**To-do item:**
Leave the images aside and output every entry exactly.

== Segment start ==

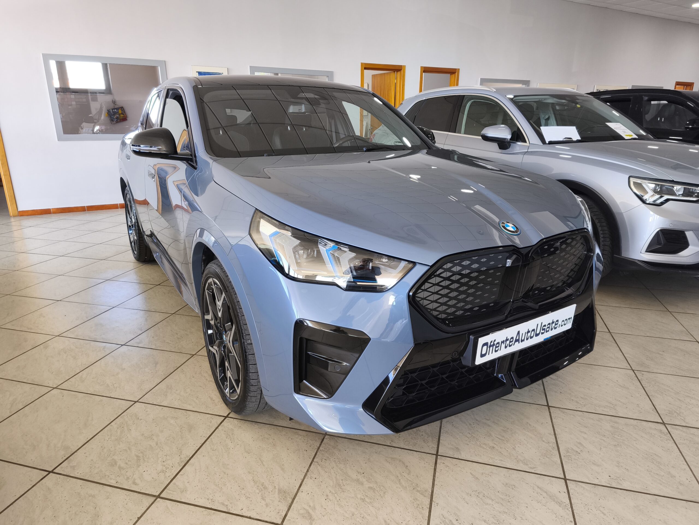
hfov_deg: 73.9
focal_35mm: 23
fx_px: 464
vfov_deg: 58.9
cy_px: 262
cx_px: 350
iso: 125
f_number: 1.7
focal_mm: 5.35
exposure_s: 1/100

== Segment end ==

**Reply to the task:**
hfov_deg: 73.9
focal_35mm: 23
fx_px: 464
vfov_deg: 58.9
cy_px: 262
cx_px: 350
iso: 125
f_number: 1.7
focal_mm: 5.35
exposure_s: 1/100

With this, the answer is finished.